At the moment there's a Siegley 2# Adjustable up for sale on a popular auction site.
I think pretty much everyone knows I'm a bit of a mad keen collector of Siegley's planes. 
I know that overall there's really not a lot of information about Siegley and his planes.
But things like this one really get my goat!

It's being offered as a type 2 Siegley Adjustable plane in "Excellent original condition"

Here's the go the main body of the plane being offered is generally referred to as a type 5.
The outside fence is from a type 12.
The sliding section is more than likely around the type 12 mark as well.
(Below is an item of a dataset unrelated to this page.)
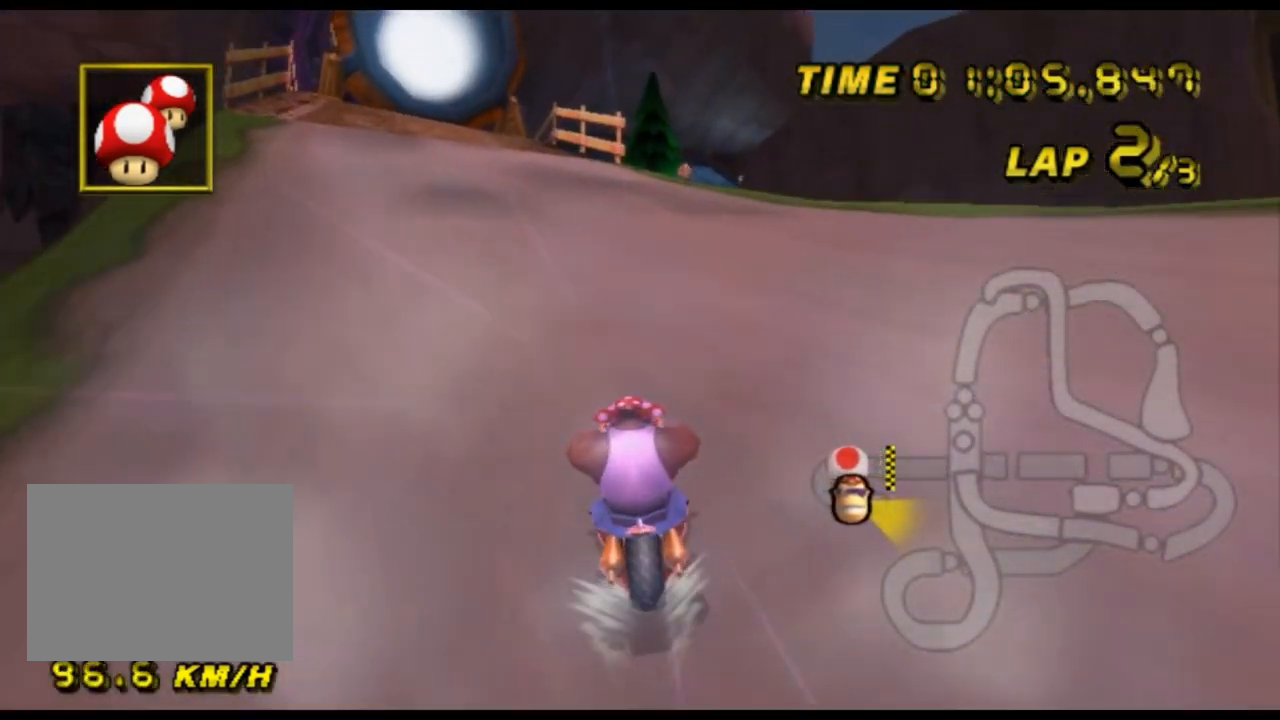
{"buttons": ["A"], "left_stick": "center", "events": [[67, "left_stick", "left"], [167, "left_stick", "center"], [333, "DPAD_UP", "down"], [367, "DPAD_UP", "up"]]}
Then just to make it that much better the mismatched parts wont even work together.
Because of the two different types the skate, the main body and the sliding section don't even line up.
So the blade that's in it wont work!, it can't be supported on it's outside edge.

It just bug's the heck out of me if you don't know that the plane is original then don't say it is.
If you do know it's not but choose to say it is, then that's just a hole different ball game.

If you're trying to sell it online with the heading:
Rare Siegley No.2 Type 2 Combination Plow Plane Vintage 1884
It sure sounds like you know what your talking about. 

Ok I feel a little better now that I've had a rant!
But someone's still going to pay good money for what's only parts!


----------



## timetestedtools (Aug 23, 2012)

Every once in a while I get the urge to email the seller and ask questions. I typically phrase it like this. "I'm a collector and understand that the type information is lacking and obscure. I was wondering if you will share your source? I like to gather as many sources of information as possible and my current sources seem to conflict with what you have listed." And then explain what I mean. I've had honest sellers respond with things like "that's what the auction house told me, I thought they knew" and immediately change or pull the item. And I've had sellers respond basically telling me to mind my own business. 

I sent an email to a seller of a "Stanley 05" letting them know Stanley never made and "05" and I was pretty sure (I was actually quite sure) they had an Ohio Tool with a Stanley cap. They never acknowledged and the item never sold after several relistings.


----------



## adot45 (Jul 8, 2013)

Some sellers just plain don't know anything about what they are selling and then there are others that flat out try to deceive people......it's the latter group that turns my mood ring black.


----------



## acowboy (Nov 20, 2013)

adot45 said:


> Some sellers just plain don't know anything about what they are selling and then there are others that flat out try to deceive people......it's the latter group that turns my mood ring black.


I agree..:thumbsup:


----------



## MarkE (Jan 29, 2014)

Ignorance of what it is you are selling is one thing. Try to at least let people know that you don't know what the thingamajig you are selling is.
Deception is a whole other ball game. Unfortunately, sometimes deception hides behind the veil of ignorance.


----------



## Repliconics (Sep 9, 2013)

*Whats The Point?*

Well that Siegley sold, it went for just over a hundred dollars.
It's real value is about 40 to 50 on a good day as parts!

I sent the guy a email explaining that the plane was incorrectly listed, and that in it's present condition it couldn't work.

He sent back saying that there were a few Siegley he had around and without meaning to got the parts mixed up!
Sounded fear!

I wrote back suggesting that the best thing to do would be to either write a correction and post it on the site.
Or withdraw the plane and relist it with the right description.

I didn't hear back after that and the plane sold incorrectly as a type 2.









As you can see in the pictures the fence in the first picture is from a later type 12.
Even worse in all the pictures you can see that the skates don't match so they can't be closed to support the blade.
The so and so thing DON'T WORK!


----------